**TASK GOAL**
Tally the lines in the records below that contain the string "clock", and reply with that count alone.

**RECORDS SHOWN**
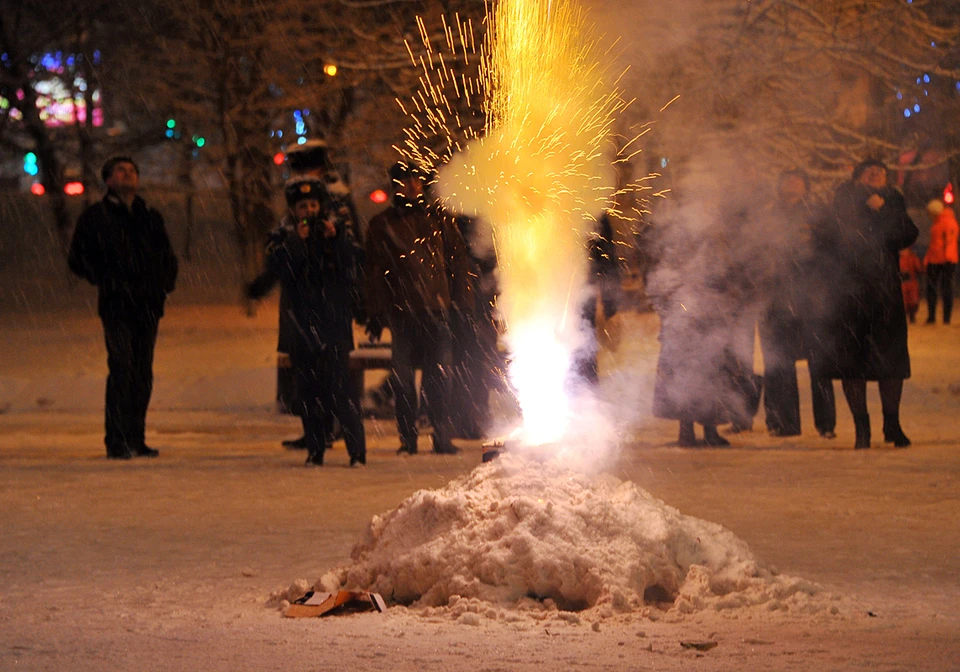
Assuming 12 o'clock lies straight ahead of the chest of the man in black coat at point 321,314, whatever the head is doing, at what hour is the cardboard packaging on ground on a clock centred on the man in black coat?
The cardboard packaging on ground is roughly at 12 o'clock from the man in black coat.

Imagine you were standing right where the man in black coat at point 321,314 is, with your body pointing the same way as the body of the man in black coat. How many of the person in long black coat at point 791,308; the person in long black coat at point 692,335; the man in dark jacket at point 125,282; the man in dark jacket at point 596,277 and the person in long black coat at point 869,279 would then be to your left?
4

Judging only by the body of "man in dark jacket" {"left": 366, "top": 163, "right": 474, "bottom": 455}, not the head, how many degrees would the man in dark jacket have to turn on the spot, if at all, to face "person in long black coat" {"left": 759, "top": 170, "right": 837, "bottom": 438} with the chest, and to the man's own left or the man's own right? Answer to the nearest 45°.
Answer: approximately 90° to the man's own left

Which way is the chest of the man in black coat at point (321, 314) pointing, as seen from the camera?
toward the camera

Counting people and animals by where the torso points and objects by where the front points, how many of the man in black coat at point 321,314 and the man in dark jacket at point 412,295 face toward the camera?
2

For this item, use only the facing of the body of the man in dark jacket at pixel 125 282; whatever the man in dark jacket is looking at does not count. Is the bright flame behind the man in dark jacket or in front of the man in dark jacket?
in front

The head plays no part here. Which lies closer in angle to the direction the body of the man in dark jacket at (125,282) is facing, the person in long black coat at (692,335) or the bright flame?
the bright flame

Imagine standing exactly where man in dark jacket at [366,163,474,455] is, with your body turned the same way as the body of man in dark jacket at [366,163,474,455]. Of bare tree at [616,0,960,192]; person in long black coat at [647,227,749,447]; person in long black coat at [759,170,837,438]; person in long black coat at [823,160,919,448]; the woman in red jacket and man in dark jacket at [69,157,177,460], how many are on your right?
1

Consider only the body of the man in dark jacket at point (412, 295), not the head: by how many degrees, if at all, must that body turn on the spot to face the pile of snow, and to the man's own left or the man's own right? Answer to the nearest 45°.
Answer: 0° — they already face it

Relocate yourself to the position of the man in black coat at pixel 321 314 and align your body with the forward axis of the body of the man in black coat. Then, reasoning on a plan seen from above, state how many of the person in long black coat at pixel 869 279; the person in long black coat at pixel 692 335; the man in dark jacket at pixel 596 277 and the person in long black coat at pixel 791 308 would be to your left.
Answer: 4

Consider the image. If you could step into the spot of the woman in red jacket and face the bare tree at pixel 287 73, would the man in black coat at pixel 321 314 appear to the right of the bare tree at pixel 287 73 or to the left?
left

==

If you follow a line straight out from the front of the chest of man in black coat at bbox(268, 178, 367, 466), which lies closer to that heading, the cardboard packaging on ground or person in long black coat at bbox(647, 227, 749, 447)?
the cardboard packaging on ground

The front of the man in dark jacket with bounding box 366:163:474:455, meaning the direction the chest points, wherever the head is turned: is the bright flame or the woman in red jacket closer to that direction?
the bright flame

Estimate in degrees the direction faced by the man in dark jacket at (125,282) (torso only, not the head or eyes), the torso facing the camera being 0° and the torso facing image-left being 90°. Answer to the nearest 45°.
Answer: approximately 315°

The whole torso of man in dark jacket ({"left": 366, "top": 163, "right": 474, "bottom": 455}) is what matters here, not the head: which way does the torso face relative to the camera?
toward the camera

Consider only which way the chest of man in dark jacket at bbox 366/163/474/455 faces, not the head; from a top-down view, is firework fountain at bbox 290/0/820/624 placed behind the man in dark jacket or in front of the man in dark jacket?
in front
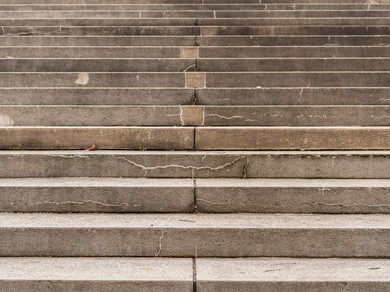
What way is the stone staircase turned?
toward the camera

**OUTPUT FOR THIS TASK**
2